• Kutipan Halaman
----------------

Hak penduduk yang pertama, kendati lebih kokoh dibandingkan dengan yang paling kuat sekalipun, tidak menjadi hak yang riil sampai saatnya hak atas kekayaan itu ditetapkan. Sudah tentu setiap orang mempunyai hak atas sesuatu yang diperlukannya, tetapi tindakan yang membuat seseorang menjadi pemilik positif atas miliknya harus mengeluarkannya dari semua kekayaan lainnya. Jika hal ini sudah terselesaikan, si pemilik harus membatasi diri pada apa yang sudah menjadi miliknya, dan ia tidak dapat menuntut hak di luar itu terhadap komuniti. Dengan cara inilah hak penduduk yang pertama, yang begitu lemah dalam keadaan alami, dihormati oleh setiap orang dalam masyarakat sipil. Dalam hal ini kita kurang menghormati hak orang lain karena bukan milik kita.
Pada kondisi berikutnya, umumnya kita perlu memberikan kebasahan atas tanah apa pun sebagai hak yang diperoleh dari pendudukan pertama. Pada tingkat pertama, tanah seharusnya belum pernah didiami oleh seseorang; kedua, untuk menjamin nafkah hidup seseorang kelompok tidak boleh menduduki tanah melebihi keperluannya; dan ketiga, ia harus mengambil tanah dengan kerja dan mengolahnya tidak dengan suatu formalitas yang cuma-cuma. Itulah persyaratan bagi seseorang untuk menjadi seorang pemilik tanah. Bagi yang tidak sanggup untuk mendapatkan hak legal, sepantasnya dihargai oleh yang lain.
Dengan mengakui hak pendudukan pertama atas tanah bagi yang membutuhkan dan yang mengerjakan, tidakkah ini berarti akan lebih memperluasnya sejauh ia dapat mengerjakannya? Apakah hak yang diserahkan kepadanya tidak bisa dibatasi? Dapatkah kita melangkahkan kaki pada tanah bersama, dan berdalih ada hak untuk memilikinya? Tidakkah diperlukan kekuatan yang cukup untuk sementara mengusir keluar orang lain agar dapat mencabut hak mereka agar bisa kembali ke sana? Bagaimana mungkin seseorang atau rakyat akan dapat mengisi daerah yang maha luas, dan mencegah orang lain ikut serta di dalamnya tanpa mengaku bersalah sebagai suatu perampasan kriminal, sebab mereka telah merenggut sisa milik umat manusia dari tempat pemukimannya serta kekayaannya untuk hidup dari pemberian alam kepada semuanya? Ketika Nunez Balboa mengambil alih pantai Laut Selatan dan samudera Amerika Selatan atas nama mahkota Castille, apakah tindakan itu cukup mencabut atau menghilangkan hak milik penduduk negeri itu, dan menyingkirkan semua pangeran sedunia yang menetap di sana? Dengan dasar ini semua formalitas telah dilipatgandakan secara luar biasa, dan raja Katolik mungkin dengan sekali pukul bisa menduduki seluruh alam semesta tanpa ia harus keluar dari kamar kecilnya kecuali kalau di pencilkan dari kekaisarannya yang semula diduduki oleh pangeran lainnya.

----------------

• Tugas yang Dikerjakan
**A)** Sebutkan semua persyaratan yang menurut teks tentang hak pendudukan pertama harus dipenuhi agar seseorang menjadi pemilik tanah.
**B)** Hitung baris dalam catatan yang memuat kata "shown". Jawab hanya dengan angka.
Teks ini tidak berhubungan dengan catatan yang menyusul.

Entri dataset
----------------

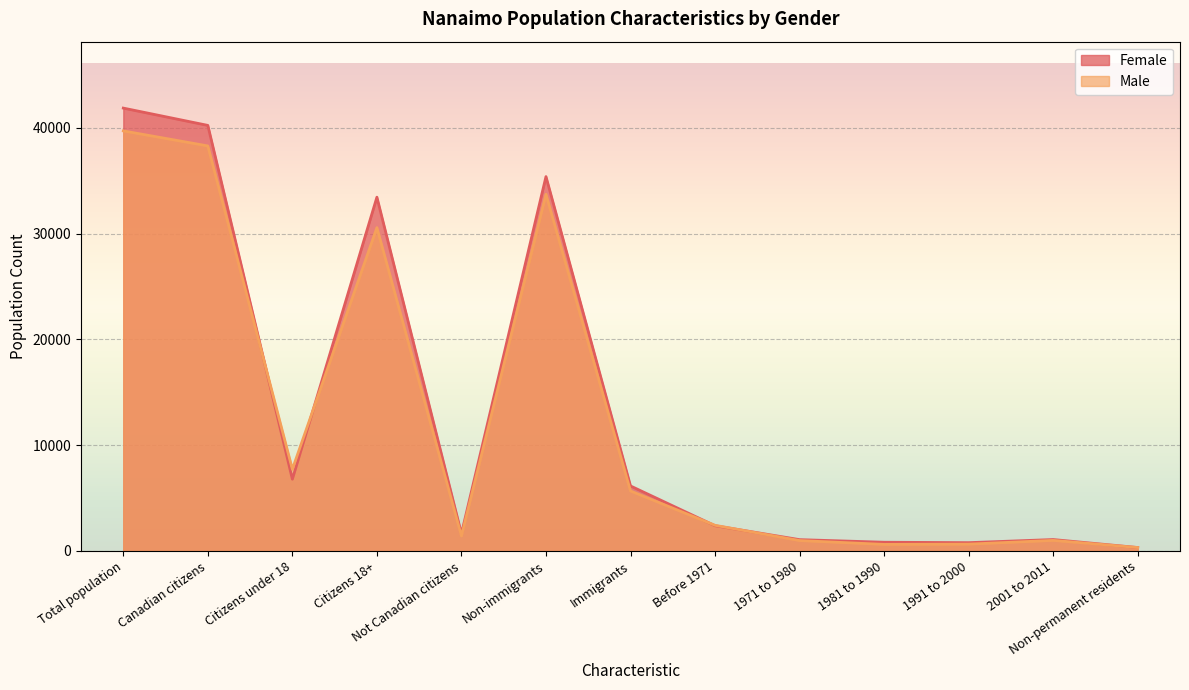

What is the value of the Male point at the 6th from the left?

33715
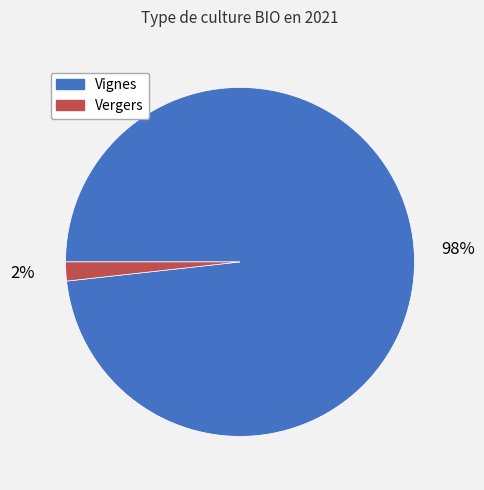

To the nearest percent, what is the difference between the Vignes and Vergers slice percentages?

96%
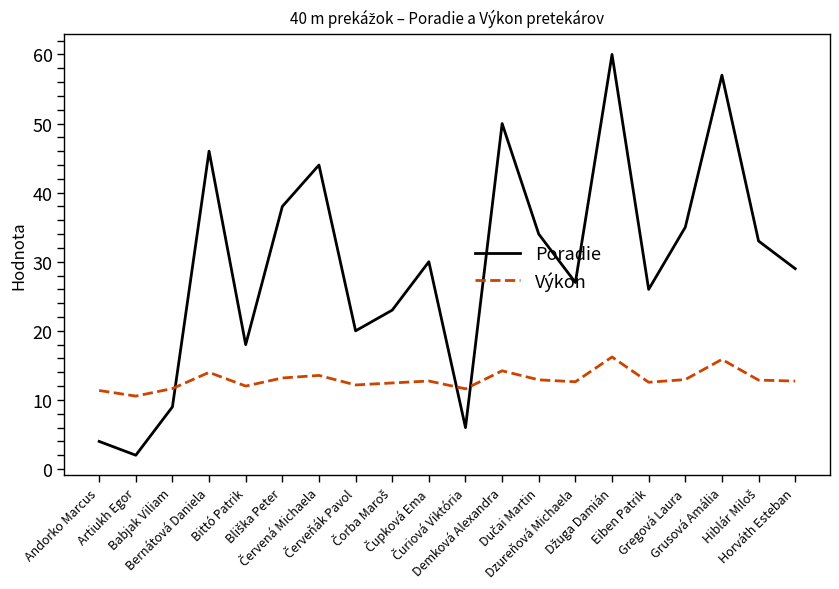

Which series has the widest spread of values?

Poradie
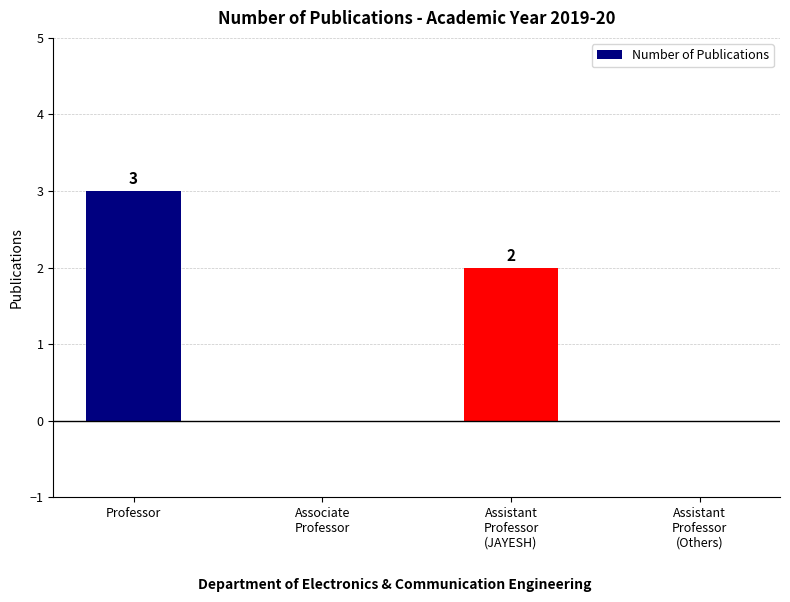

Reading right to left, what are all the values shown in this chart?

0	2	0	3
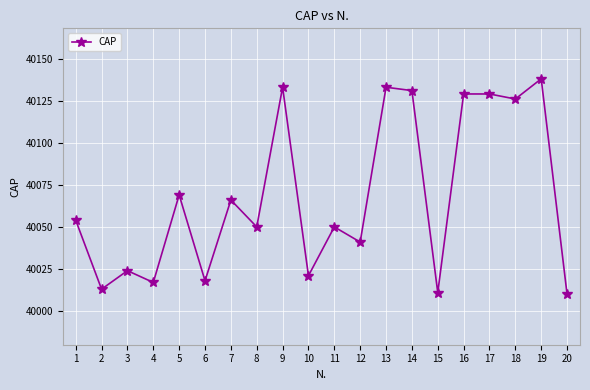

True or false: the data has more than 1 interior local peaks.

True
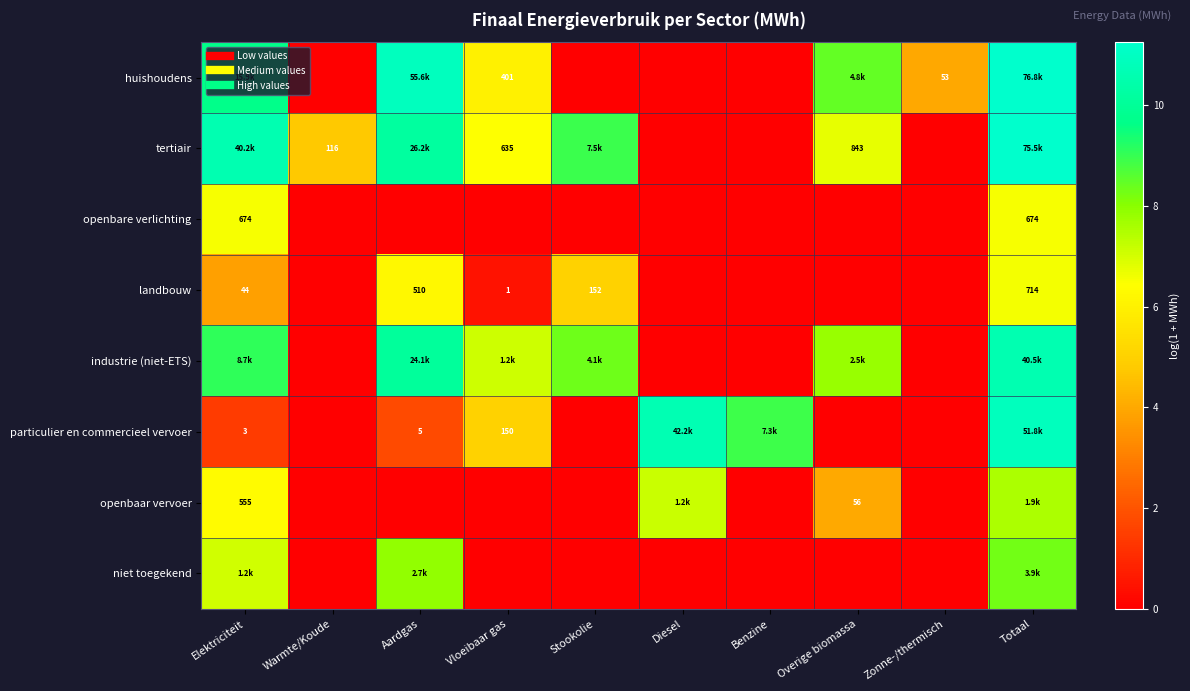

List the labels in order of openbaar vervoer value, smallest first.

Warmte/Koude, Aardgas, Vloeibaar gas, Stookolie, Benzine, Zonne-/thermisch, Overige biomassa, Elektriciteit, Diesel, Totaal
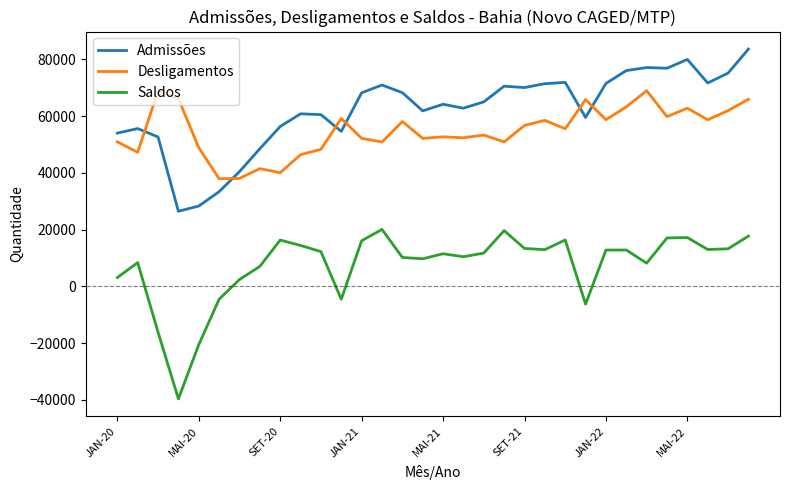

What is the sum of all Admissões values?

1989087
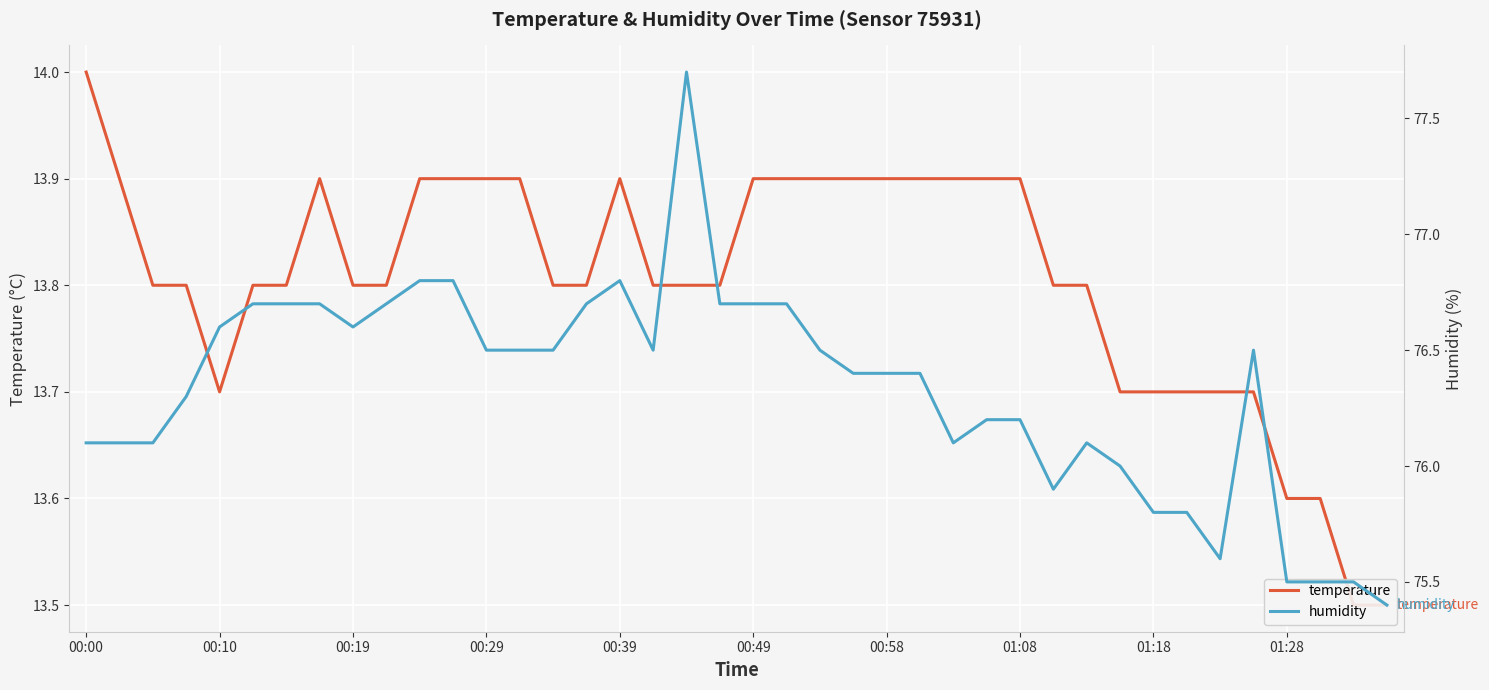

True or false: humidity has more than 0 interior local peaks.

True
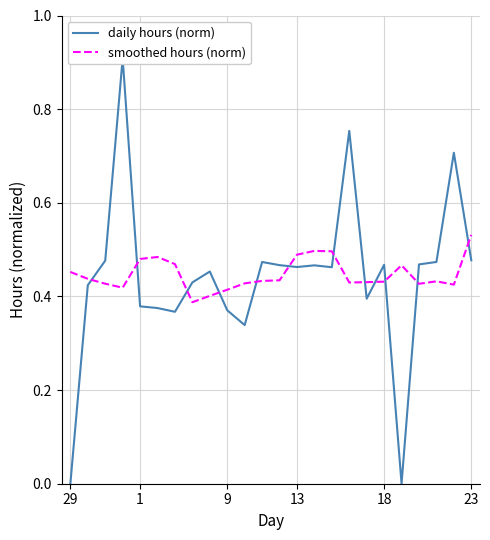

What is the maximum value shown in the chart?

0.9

----------------

• Jawaban per Butir
**A)**
1. Tanah itu belum pernah didiami oleh seseorang.
2. Tanah yang diduduki tidak boleh melebihi keperluan untuk menjamin nafkah hidup.
3. Tanah harus diambil dengan kerja dan diolah, bukan dengan suatu formalitas yang cuma-cuma.

**B)** 2